SUMMARY PEARLS AND PITFALLS

• Shoulder dystocia is an unpreventable emergency that occurs unpredictably. The time for obstetric providers to practice its safe management is before it is encountered clinically. The combination of visual and haptic learning in a simulated environment increases skill and reduces injury.

• Every obstetric provider should be vigilant at every delivery and willingly inclined to recognize when there may be impacted shoulders. Direct palpation of the anterior fetal scapula is a simple yet critical technique by which to confirm the orientation of the biacromial diameter before initial traction is applied.

• Slow down! After the head has completely emerged from the vaginal introitus, mark the time and await the next contraction. A pause of 60 seconds’ duration allows for spontaneous restitution of the aftercoming shoulders – or for the clinician to manually adjust the shoulders before applying traction to the head. In most cases, this two-step method will mitigate the occurrence of shoulder dystocia.

• Clinicians must consciously limit their own initial traction when confirming the diagnosis of shoulder dystocia, as observers and supervising physicians may not appreciate the magnitude of force applied. The head should be grasped with both hands, one on either side, and symmetric pressure applied to maintain the axial alignment of the fetal neck with its vertebral column during pull.

• Obstetric providers are advised to use maneuvers in which they are most proficient. However, initial maneuvers should incorporate a minimum rotation of 30 degrees off the anteroposterior axis by directly manipulating the shoulder. Seasoned clinicians may proceed directly to complex rotational maneuvers such as corkscrew (Modified Woods’) or delivery of the posterior arm.

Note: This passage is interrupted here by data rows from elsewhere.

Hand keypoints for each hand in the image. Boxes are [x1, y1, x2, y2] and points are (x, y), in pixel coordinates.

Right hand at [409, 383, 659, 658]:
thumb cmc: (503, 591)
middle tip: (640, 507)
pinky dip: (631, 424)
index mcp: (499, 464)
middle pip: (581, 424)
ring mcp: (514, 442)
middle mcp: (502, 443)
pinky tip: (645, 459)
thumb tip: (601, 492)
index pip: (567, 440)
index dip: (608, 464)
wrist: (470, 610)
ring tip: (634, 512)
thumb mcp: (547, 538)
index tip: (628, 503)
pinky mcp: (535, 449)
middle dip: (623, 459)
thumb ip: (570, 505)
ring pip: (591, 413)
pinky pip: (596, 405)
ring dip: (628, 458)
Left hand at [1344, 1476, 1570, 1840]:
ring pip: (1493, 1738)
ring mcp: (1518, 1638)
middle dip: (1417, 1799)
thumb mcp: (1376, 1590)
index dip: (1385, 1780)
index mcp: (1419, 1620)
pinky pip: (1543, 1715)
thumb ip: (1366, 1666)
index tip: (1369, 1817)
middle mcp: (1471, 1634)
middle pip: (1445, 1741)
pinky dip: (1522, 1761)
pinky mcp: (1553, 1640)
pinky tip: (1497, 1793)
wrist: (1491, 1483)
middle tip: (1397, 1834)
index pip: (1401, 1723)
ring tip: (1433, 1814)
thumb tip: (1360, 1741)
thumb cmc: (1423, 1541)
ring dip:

• If initial maneuvers are to be followed by application of traction on the head, they must be verbally coordinated with additional providers’ assistive maneuvers such as suprapubic pressure, McRoberts’ or Gaskin’s positioning. The goal of a team approach is to achieve simultaneous reorientation of the shoulders to the oblique position as subsequent traction is applied.

• Delivery of the posterior arm is a rotational maneuver that begins with shrugging the posterior shoulder diagonally into the hollow of the sacrum before attempting to flex the elbow. Avoid lateral displacement of the upper arm, which can lead to humeral fracture; instead, sweep the posterior arm across the chest and extend the forearm by grasping the wrist and delivering it past the fetal head.

• The corkscrew maneuver takes mechanical advantage of the skew orientation between the planes of the pelvic inlet and outlet. The 180-degree rotational motion is winding in nature (i.e., combined with forward progression rather than planar), wherein the posterior shoulder is brought from behind the more cephalad coccyx to an anterior position in front of the pubic bone. When the posterior arm is extended and there is difficulty flexing the elbow, the corkscrew maneuver is often successful.

• Persistent repetition of unsuccessful traction-based maneuvers increases the risk of permanent brachial plexus injury. A different technique should be attempted at least every 30 seconds, limiting the number of pulls exerted on the head. However, earlier maneuvers should be repeated after subsequent complex maneuvers prove unsuccessful, before resorting to heroic measures.

• Every shoulder dystocia occurrence should be debriefed with all providers – and most importantly with the mother, regardless of the occurrence of injury. Early, interdisciplinary care of an infant who suffers an injury is critical to optimal recovery.

• Skills of shoulder dystocia management should be reviewed and rehearsed at least annually.